## WORK TO COMPLETE
**a.** In the forum thread about unions and party voting, rewrite the passage between "## Conservit (Mar" and "not conservative anymore.", inclusive, swapping "conservatives" for "hunters".
**b.** Write the next part of the forum thread about unions and party voting, picking up after its last sentence.

## SELECTED EXTRACT
[Start of Attachment]
Along the topic lines of this thread, I'm wondering if the unions will hate Obama now that he has vowed to "break it off in the arsses" of the UAW members who most certainly voted for him like they hated Reagan for firing the air traffic controllers for violating a federal contract...after ample warning.

Oh, I almost forgot...he fired them because he hated unions !!!!!

Silly me. :roll:


----------



## Conservit (Mar 25, 2009)

Plainsman said:


> Conservit, I think you will find most conservatives on here agree that they don't vote republican or democrat. To many republicans are not conservative anymore.
> I don't know how many times in the past I have said I wish one side or the other would get it right. The democrats need to keep their hands of my guns and forget socialism. The republicans need to stop putting business at the top of their pedestal and be more conservation minded.
[End of Attachment]
## DATA SECTION
[Start of Attachment]
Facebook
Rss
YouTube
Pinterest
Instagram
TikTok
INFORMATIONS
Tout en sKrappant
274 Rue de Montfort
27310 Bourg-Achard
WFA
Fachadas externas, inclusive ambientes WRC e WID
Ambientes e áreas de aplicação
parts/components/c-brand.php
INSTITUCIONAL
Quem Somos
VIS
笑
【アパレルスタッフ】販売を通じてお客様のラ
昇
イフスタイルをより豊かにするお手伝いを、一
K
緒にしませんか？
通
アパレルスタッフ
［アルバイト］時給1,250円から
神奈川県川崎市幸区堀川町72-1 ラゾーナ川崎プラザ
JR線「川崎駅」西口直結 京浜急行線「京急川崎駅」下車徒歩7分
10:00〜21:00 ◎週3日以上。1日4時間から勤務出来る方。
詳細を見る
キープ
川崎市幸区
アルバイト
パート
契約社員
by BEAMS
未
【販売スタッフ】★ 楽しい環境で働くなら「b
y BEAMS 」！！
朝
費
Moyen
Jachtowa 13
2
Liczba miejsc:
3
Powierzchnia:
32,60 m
[End of Attachment]
[Start of Attachment]
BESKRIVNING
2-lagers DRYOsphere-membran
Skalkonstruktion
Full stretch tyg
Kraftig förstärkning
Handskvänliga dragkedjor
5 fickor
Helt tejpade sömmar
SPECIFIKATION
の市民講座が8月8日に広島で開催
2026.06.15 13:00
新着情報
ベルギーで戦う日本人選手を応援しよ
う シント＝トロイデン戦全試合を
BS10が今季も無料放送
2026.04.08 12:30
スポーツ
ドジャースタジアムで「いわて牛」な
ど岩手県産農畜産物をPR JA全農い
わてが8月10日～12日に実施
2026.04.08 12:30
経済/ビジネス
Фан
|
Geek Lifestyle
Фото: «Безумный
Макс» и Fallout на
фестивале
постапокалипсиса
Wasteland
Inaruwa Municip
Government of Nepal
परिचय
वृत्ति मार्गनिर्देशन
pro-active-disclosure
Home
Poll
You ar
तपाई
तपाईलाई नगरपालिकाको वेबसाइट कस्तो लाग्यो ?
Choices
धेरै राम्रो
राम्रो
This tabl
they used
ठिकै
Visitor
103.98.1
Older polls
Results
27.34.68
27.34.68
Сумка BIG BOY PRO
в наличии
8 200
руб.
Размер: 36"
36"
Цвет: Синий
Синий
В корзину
[End of Attachment]
[Start of Attachment]
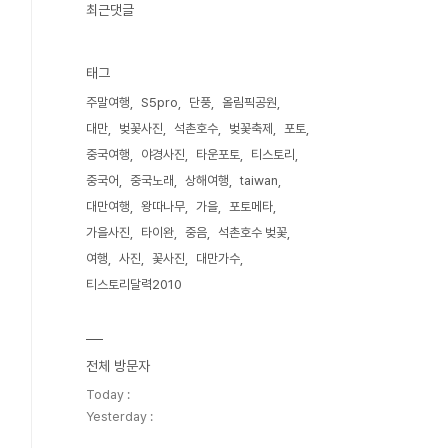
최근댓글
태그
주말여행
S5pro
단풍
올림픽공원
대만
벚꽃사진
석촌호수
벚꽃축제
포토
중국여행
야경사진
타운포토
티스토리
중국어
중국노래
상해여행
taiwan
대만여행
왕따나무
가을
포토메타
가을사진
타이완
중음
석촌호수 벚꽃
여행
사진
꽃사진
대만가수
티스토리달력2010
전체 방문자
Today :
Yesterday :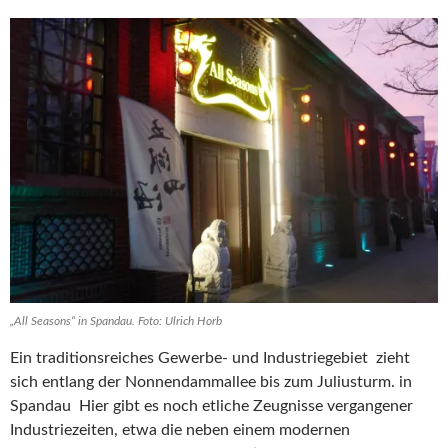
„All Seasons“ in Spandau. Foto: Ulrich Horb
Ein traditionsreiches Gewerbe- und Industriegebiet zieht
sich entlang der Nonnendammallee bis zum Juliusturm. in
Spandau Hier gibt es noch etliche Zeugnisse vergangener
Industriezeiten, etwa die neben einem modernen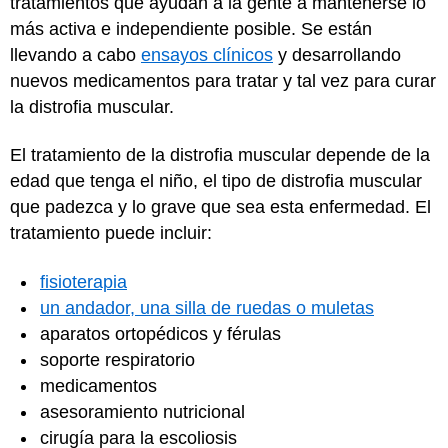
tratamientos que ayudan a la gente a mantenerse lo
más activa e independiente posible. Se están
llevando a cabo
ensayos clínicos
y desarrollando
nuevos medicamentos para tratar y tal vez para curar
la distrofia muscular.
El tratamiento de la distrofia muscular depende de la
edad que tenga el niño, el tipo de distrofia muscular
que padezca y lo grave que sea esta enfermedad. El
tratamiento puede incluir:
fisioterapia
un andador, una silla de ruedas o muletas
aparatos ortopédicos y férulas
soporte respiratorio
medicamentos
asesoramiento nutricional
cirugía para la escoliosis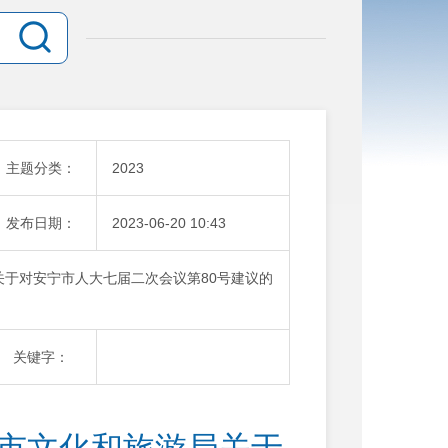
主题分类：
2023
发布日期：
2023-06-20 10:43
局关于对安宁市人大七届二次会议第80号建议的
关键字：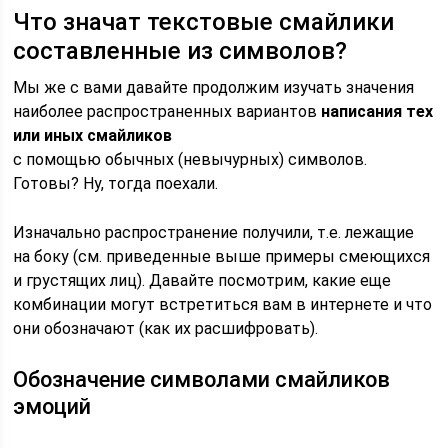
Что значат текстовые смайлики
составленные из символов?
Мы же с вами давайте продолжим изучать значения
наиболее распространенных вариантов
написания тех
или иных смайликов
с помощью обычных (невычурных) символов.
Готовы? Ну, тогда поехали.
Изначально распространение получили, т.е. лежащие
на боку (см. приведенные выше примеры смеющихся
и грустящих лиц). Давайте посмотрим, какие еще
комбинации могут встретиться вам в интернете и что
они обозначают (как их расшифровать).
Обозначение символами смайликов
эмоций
[End of Attachment]
## LIST OF ANSWERS
**a.**
## Conservit (Mar 25, 2009)

Plainsman said:


> Conservit, I think you will find most hunters on here agree that they don't vote republican or democrat. To many republicans are not conservative anymore.

**b.**
> 
> Some will label me as a "fence-rider" so be it, honestly I guess that is exactly what i am. I was brought up in a family that was registered Democrat, so I also registered democrat, I probably should have read my civics book more and my outdoor magazines less :wink: But I have never gotten caught up much in the us vs them of politics. Be it my lack of knowledge or just the fact I think more could be accomplished if there was less energy spent arguing and more on the real problems in the world we live in.
> ...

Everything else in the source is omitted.